Dans le soucis de répondre à la demande d’une clientèle de plus en plus diversifiée, les grandes enseignes du textiles ont entrepris de proposer des collections qui répondent aux us et coutumes des différentes communautés vivant en Occident. Ainsi, depuis la fin de l’année 2015, les campagnes publicitaires témoignent de cette initiative. Une décision qui ne ravit visiblement pas tout le monde.
En septembre 2015, H&M dévoile sa nouvelle campagne publicitaire pour sa collection automne-hiver. C’est immédiatement le buzz sur les réseaux sociaux. Et pour cause!
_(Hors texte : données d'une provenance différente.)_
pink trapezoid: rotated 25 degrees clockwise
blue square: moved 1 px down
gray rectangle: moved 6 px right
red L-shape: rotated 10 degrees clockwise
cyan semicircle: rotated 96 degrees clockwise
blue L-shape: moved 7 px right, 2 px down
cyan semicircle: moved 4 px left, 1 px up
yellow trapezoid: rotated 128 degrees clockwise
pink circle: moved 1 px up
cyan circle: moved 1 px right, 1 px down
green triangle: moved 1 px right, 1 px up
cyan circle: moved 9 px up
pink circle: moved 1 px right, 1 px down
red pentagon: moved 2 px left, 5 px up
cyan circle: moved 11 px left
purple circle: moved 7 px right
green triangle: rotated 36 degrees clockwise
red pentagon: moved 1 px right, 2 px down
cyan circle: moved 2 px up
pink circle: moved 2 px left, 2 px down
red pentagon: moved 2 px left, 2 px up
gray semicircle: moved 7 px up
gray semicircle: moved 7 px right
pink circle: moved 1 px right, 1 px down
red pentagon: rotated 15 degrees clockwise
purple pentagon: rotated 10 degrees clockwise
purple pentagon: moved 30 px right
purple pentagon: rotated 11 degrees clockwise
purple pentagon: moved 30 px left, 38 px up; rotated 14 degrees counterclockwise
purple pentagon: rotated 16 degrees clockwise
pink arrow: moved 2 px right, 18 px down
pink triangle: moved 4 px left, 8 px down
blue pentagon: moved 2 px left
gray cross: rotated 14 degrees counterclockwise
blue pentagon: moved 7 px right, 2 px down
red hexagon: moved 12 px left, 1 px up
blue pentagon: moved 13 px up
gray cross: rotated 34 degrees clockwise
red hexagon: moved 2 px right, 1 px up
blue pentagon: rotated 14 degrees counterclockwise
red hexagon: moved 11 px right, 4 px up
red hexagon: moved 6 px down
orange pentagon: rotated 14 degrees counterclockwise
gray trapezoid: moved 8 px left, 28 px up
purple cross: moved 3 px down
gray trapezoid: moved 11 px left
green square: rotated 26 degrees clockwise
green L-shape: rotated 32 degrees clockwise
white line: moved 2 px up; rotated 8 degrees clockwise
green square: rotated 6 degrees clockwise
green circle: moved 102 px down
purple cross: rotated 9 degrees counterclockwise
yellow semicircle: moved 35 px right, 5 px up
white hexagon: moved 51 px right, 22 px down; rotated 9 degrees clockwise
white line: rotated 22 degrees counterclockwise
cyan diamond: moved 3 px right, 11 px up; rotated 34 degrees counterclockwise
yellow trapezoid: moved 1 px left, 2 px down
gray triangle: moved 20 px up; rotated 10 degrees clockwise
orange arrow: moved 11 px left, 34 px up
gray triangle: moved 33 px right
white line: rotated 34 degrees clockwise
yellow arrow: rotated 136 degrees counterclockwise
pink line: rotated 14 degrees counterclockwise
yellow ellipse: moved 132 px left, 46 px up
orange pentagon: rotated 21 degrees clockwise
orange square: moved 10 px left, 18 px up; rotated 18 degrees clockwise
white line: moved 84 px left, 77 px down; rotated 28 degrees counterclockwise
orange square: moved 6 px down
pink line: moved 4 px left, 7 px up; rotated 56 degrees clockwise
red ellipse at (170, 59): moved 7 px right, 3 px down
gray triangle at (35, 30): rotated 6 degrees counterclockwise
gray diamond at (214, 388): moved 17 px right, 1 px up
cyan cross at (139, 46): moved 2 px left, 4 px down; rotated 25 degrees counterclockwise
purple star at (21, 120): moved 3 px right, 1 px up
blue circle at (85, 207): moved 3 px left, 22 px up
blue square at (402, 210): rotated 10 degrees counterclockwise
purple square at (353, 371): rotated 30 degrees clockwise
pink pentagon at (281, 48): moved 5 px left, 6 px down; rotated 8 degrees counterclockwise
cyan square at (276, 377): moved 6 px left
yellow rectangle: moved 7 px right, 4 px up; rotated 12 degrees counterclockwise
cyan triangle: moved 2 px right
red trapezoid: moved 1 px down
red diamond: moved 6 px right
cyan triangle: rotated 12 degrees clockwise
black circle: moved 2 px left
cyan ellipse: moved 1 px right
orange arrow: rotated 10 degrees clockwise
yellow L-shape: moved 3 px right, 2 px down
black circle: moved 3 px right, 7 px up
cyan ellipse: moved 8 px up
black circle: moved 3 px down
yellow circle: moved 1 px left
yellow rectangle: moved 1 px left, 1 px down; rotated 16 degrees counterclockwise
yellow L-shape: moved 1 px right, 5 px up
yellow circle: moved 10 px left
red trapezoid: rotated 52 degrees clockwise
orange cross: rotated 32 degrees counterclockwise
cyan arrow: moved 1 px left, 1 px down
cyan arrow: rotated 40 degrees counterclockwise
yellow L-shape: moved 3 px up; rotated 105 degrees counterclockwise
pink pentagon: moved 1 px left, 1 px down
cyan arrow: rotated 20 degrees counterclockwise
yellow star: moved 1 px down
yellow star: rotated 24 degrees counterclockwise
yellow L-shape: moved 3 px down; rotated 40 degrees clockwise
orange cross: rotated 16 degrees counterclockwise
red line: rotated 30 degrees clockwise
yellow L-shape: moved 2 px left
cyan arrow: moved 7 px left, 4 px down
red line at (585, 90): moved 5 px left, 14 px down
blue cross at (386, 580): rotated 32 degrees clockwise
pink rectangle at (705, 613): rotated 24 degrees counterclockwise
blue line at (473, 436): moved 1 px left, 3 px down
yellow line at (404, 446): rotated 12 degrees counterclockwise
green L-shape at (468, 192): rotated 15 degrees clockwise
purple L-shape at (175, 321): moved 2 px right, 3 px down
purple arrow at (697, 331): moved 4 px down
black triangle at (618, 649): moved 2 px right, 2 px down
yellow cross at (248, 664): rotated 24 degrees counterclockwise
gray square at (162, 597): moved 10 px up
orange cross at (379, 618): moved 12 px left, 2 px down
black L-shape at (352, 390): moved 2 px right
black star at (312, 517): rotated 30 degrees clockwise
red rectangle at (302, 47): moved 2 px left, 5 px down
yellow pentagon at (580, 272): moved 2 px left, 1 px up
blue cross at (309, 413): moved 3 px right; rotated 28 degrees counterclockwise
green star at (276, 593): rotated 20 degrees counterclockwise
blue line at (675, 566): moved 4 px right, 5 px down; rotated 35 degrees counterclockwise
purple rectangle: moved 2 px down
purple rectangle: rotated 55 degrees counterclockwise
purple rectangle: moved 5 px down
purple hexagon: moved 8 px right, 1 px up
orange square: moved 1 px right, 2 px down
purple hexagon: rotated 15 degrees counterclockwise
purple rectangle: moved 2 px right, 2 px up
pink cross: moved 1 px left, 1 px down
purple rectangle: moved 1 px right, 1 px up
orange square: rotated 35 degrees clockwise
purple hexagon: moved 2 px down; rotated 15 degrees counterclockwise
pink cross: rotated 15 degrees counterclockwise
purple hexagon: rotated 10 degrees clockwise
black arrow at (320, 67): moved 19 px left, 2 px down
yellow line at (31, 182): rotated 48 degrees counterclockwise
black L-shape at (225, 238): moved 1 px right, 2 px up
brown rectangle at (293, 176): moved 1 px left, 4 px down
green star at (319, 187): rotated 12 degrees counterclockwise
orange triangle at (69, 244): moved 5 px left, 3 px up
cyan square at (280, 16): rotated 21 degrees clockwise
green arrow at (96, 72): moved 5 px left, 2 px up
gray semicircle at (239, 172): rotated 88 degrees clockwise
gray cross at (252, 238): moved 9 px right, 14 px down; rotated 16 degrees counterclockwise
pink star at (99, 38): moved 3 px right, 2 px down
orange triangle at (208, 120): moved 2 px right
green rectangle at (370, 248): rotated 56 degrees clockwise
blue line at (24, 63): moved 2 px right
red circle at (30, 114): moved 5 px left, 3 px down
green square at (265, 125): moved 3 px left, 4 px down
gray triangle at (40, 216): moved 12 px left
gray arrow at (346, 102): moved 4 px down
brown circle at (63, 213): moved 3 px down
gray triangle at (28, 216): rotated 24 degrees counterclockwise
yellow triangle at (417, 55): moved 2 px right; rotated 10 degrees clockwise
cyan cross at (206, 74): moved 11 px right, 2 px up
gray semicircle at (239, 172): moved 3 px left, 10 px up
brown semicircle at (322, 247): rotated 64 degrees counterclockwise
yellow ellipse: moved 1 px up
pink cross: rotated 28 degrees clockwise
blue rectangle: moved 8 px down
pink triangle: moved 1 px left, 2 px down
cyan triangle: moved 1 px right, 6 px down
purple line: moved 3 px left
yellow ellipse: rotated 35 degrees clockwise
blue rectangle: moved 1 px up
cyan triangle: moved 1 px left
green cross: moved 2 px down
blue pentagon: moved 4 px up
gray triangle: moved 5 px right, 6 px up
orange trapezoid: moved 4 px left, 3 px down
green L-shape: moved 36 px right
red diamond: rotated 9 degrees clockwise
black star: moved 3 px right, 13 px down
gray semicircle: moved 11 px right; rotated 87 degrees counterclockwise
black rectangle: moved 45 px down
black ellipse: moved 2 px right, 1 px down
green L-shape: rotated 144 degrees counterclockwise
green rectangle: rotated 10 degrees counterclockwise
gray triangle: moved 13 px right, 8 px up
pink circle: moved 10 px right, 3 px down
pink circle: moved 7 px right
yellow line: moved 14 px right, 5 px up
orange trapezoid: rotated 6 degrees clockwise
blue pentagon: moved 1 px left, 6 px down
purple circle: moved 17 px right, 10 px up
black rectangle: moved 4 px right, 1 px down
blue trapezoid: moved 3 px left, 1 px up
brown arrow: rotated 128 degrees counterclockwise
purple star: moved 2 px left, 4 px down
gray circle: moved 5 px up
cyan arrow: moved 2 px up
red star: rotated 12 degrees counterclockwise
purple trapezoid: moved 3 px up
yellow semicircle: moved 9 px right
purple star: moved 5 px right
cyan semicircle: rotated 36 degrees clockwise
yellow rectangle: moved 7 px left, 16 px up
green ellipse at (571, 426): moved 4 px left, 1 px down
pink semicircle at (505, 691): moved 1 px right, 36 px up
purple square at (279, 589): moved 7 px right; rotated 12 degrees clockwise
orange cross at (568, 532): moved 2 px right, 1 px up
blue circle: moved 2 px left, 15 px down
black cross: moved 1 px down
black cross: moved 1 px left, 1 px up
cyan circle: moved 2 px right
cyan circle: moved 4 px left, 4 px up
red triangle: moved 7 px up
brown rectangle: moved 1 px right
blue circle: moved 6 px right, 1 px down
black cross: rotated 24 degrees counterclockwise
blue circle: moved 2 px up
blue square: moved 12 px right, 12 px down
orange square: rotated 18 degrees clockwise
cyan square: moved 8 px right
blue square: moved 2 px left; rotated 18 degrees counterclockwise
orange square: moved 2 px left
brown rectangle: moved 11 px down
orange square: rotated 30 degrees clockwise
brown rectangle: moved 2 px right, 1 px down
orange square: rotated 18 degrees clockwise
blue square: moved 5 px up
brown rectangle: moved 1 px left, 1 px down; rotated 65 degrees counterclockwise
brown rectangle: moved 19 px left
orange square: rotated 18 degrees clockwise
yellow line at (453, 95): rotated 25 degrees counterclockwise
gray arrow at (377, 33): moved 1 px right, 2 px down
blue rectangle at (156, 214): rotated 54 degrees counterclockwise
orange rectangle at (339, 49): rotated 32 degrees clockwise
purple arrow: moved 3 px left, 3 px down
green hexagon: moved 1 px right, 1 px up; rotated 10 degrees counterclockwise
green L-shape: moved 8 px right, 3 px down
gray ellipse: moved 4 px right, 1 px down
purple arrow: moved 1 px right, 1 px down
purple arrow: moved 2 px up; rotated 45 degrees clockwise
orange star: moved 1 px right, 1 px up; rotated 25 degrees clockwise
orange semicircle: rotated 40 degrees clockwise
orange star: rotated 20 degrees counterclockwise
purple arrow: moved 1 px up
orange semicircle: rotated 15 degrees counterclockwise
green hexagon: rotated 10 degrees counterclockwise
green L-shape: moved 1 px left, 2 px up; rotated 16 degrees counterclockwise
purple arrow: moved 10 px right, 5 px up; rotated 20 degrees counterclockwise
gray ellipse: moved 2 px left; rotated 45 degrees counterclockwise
Cette campagne a la particularité de mettre en scène, parmi d’autres, un mannequin voilé, annonçant ainsi une collection comprenant des pièces à même de satisfaire les clientes de confession musulmane, arborant le voile islamique. La jeune femme récolte près de 4000 mentions “J’aime” sur Facebook. La collection met aussi à l’honneur les sikhs, un peuple indien dont les hommes se couvrent également la tête. Aujourd’hui, d’autres enseignes suivent l’exemple de la marque suédoise. Uniqlo et Marks&Spencer proposent depuis peu des hijabs ou des maillots de bain dit “burkini” couvrant l’intégralité du corps, excepté le visage et les mains. Même les maisons de haute couture s’y mettent. En effet, Dolce&Gabbana a créé une ligne de voiles et de tuniques longues destinées uniquement aux femmes musulmanes. Si le geste est apprécié par la clientèle, il est bien au contraire décrié par les personnalités politiques ou publiques.
Ainsi, le 30 mars dernier, la ministre française des familles, de l’enfance et des droits des femmes, Laurence Rossignol a eu la critique dure en traitant “d’irresponsables” ces marques “qui d’un certain point de vue font la promotion de cet enfermement du corps des femmes”. Elle s’exprimait en ces termes sur la radio RMC : ” Bien sûr qu’il y a des femmes qui choisissent, il y avait aussi des nègres américains qui étaient pour l’esclavage. (…) Je crois que ces femmes sont pour beaucoup d’entre elles des militantes de l’islam politique”. Si la ministre s’est depuis excusées pour une “faute de langage” quand à l’emploi du mot “nègre”, elle maintient bel et bien le reste de ses propos. Dans un premier temps, Laurence Rossignol est fustigée sur les réseaux sociaux, avant d’accumuler les soutiens.
Une opinion partagée par Pierre Bergé, co-fondateur de la maison Yves Saint Laurent et président de la Fondation Pierre Bergé Yves Saint Laurent. Reçu sur Europe 1 à la même date, ce dernier s’est insurgé de “ces marques de prêt-à-porter qui se lancent dans la mode islamique”. “Les créateurs de mode n’ont rien à faire sur le terrain de la mode islamique. Je suis scandalisé. Moi qui a été près de quarante ans aux côtés de Yves Saint Laurent, j’ai toujours cru qu’un créateur de mode était là pour embellir les femmes, pour leur donner la liberté, pas pour être le complice de cette dictature qui impose cette chose abominable qui fait qu’on cache les femmes, qu’on leur fait vivre une vie dissimulée” s’explique-t-il sur les ondes avant de rassurer les auditeurs “Je vis la plupart du temps au Maroc, je ne suis pas islamophobe, vraiment pas.” Une explication qui renvoie forcément au parcours de la maison Yves Saint Laurent. A la fin des années 1960, le créateur puisait dans les inspirations orientales pour une de ses collections Rive Gauche.
La mode est un art et l’art provoque la discussion. Face au climat de tensions régnant aujourd’hui en Occident suite aux attentats survenus à Paris et à Bruxelles, il est de bon ton de constater que le débat sur les habitudes vestimentaires de la communauté musulmane est pour le moins animé.